Le tissu industriel de la Ville étant très dynamique ces derniers temps, il favorise l’implantation de nouvelles activités qui offrent la chance de sonder l’état du sol dans les quartiers industriels, ce qui ne semble pas avoir été fait souvent si l’on en croit les données du Système de gestion des terrains contaminés (GTC) du ministère de l’Environnement et de la Lutte contre les changements climatiques (MELCC). La LQE oblige les municipalités à communiquer les informations qu’elle détient en la matière. Toutefois, quelques exemples démontrent qu’il existe des incitatifs à ne pas ébruiter des soupçons ou à ne pas faire preuve d’un maximum de diligence en la matière.

Et chez nous ?

Pour Saint-Hyacinthe, le registre du MELCC affiche 87 dossiers ouverts, dont 46 non terminés. Parmi ces derniers, 5 concernaient une contamination des eaux souterraines. Pour plus de 60 % des dossiers où la fin de la réhabilitation se fait attendre, la dernière mise à jour précède 2010, soit plus de 10 ans. Il y a donc possibilité de retards dans les travaux ou dans le suivi. La carte ci-dessous présente la localisation d’une partie de ces dossiers (en vert : les terrains réhabilités ; en orange et en rouge : les dossiers toujours actifs).

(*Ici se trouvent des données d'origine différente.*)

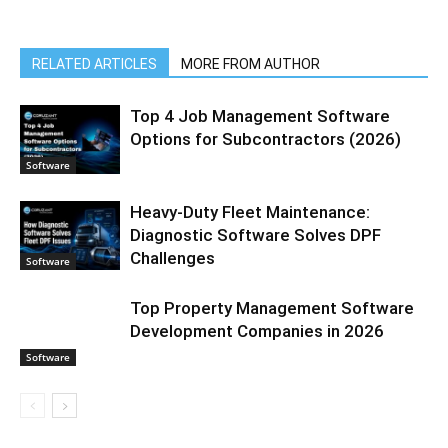
RELATED ARTICLES
MORE FROM AUTHOR
Top 4 Job Management Software
Options for Subcontractors (2026)
Software
Heavy-Duty Fleet Maintenance:
Diagnostic Software Solves DPF
Challenges
Software
Top Property Management Software
Development Companies in 2026
Software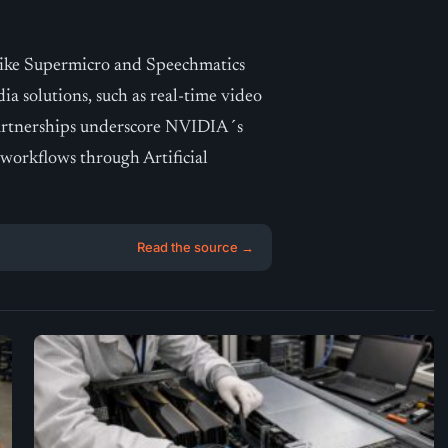
ike Supermicro and Speechmatics
dia solutions, such as real-time video
partnerships underscore NVIDIA´s
orkflows through Artificial
Read the source →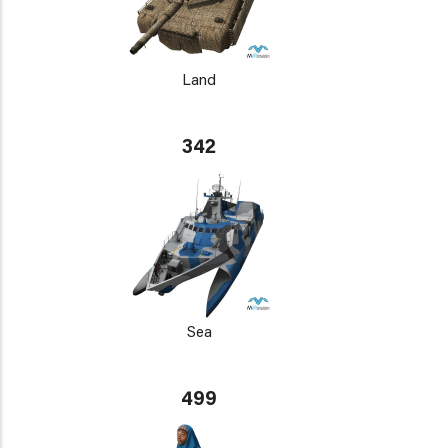
Land
342
Sea
499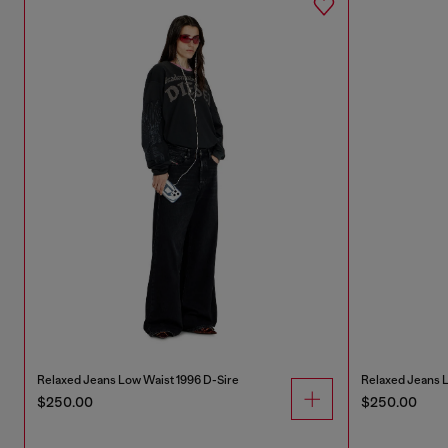
Relaxed Jeans Low Waist 1996 D-Sire
Relaxed Jeans L
$250.00
$250.00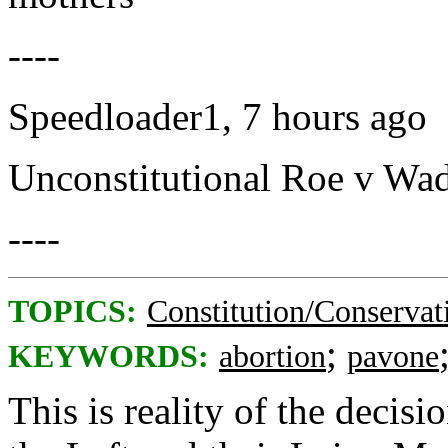
----
Speedloader1, 7 hours ago
Unconstitutional Roe v Wade
----
TOPICS:
Constitution/Conservat
;
KEYWORDS:
abortion
pavone
This is reality of the decis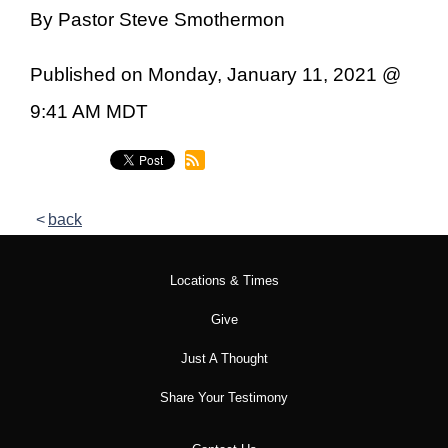
By Pastor Steve Smothermon
Published on Monday, January 11, 2021 @
9:41 AM MDT
back
Locations & Times
Give
Just A Thought
Share Your Testimony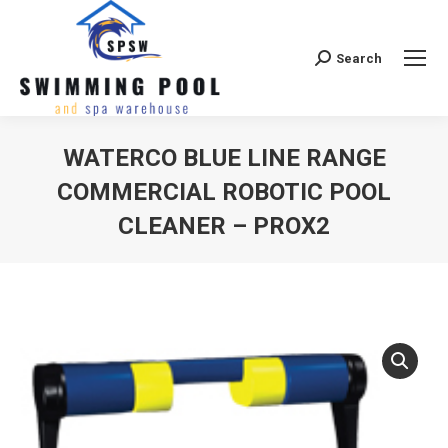
Search
Search:
WATERCO BLUE LINE RANGE
COMMERCIAL ROBOTIC POOL
CLEANER – PROX2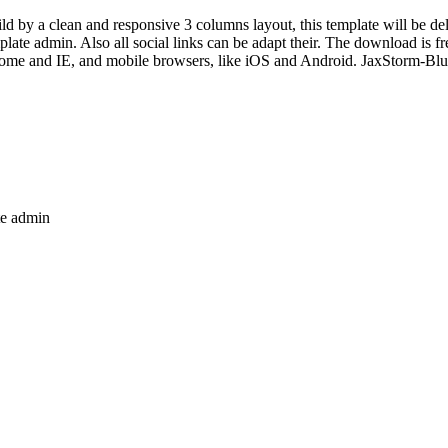
ild by a clean and responsive 3 columns layout, this template will be d
late admin. Also all social links can be adapt their. The download is f
rome and IE, and mobile browsers, like iOS and Android. JaxStorm-Blue
te admin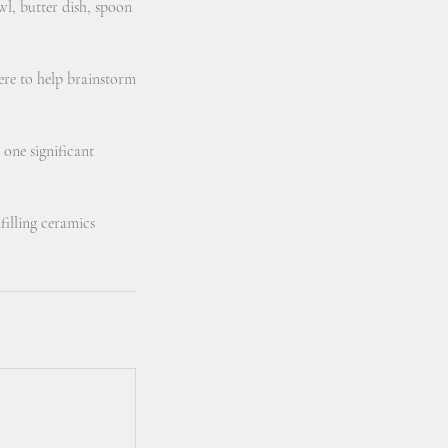
wl, butter dish, spoon
here to help brainstorm
 one significant
filling ceramics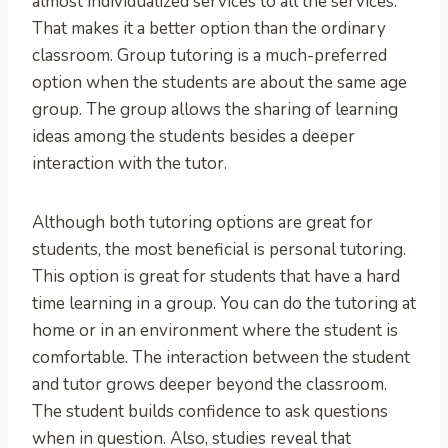
almost individualized services to all the services.
That makes it a better option than the ordinary
classroom. Group tutoring is a much-preferred
option when the students are about the same age
group. The group allows the sharing of learning
ideas among the students besides a deeper
interaction with the tutor.
Although both tutoring options are great for
students, the most beneficial is personal tutoring.
This option is great for students that have a hard
time learning in a group. You can do the tutoring at
home or in an environment where the student is
comfortable. The interaction between the student
and tutor grows deeper beyond the classroom.
The student builds confidence to ask questions
when in question. Also, studies reveal that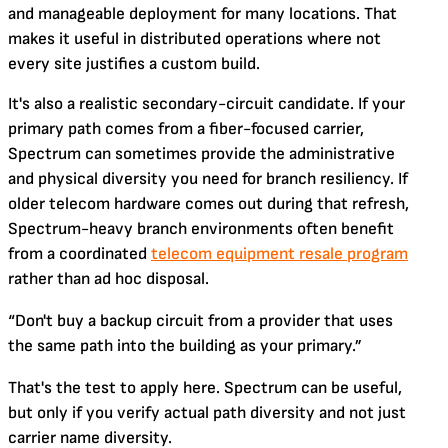
and manageable deployment for many locations. That
makes it useful in distributed operations where not
every site justifies a custom build.
It's also a realistic secondary-circuit candidate. If your
primary path comes from a fiber-focused carrier,
Spectrum can sometimes provide the administrative
and physical diversity you need for branch resiliency. If
older telecom hardware comes out during that refresh,
Spectrum-heavy branch environments often benefit
from a coordinated
telecom equipment resale program
rather than ad hoc disposal.
“Don't buy a backup circuit from a provider that uses
the same path into the building as your primary.”
That's the test to apply here. Spectrum can be useful,
but only if you verify actual path diversity and not just
carrier name diversity.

Dans la majorité des cas, on retrouve les hydrocarbures parmi les contaminants, mais on décèle également d’autres produits, comme des dérivés du benzène ou des métaux non spécifiés. On rencontre aussi du plomb à quelques reprises, du baryum, de l’arsenic, du chrome ou du BPC.

Faut-il s’inquiéter ?

On serait portés à croire que le MELCC aurait agi avec plus de rapidité si c’était le cas. On peut néanmoins se demander quels sont les effets potentiels d’une présence prolongée de ces substances dans nos sols et sur les risques de migration par l’écoulement des eaux. Pour un grand nombre de ces produits, leur composition chimique et leur structure moléculaire les rendent très résistants. Ils ne se dégradent pas et peuvent finir par s’accumuler dans les tissus organiques. Chose certaine, le principe de précaution prend beaucoup de sens dans une optique de saine gestion des risques. Un nombre significatif de ces cas se trouvent à proximité de cours d’eau et, dès que l’on sort du périmètre urbain dense, l’utilisation de puits comme source d’eau potable prend de l’ampleur si l’on en croit les données du Système d’information hydrogéologique (SIH) du MELCC. L’élément de risque le plus important ici : le manque d’information.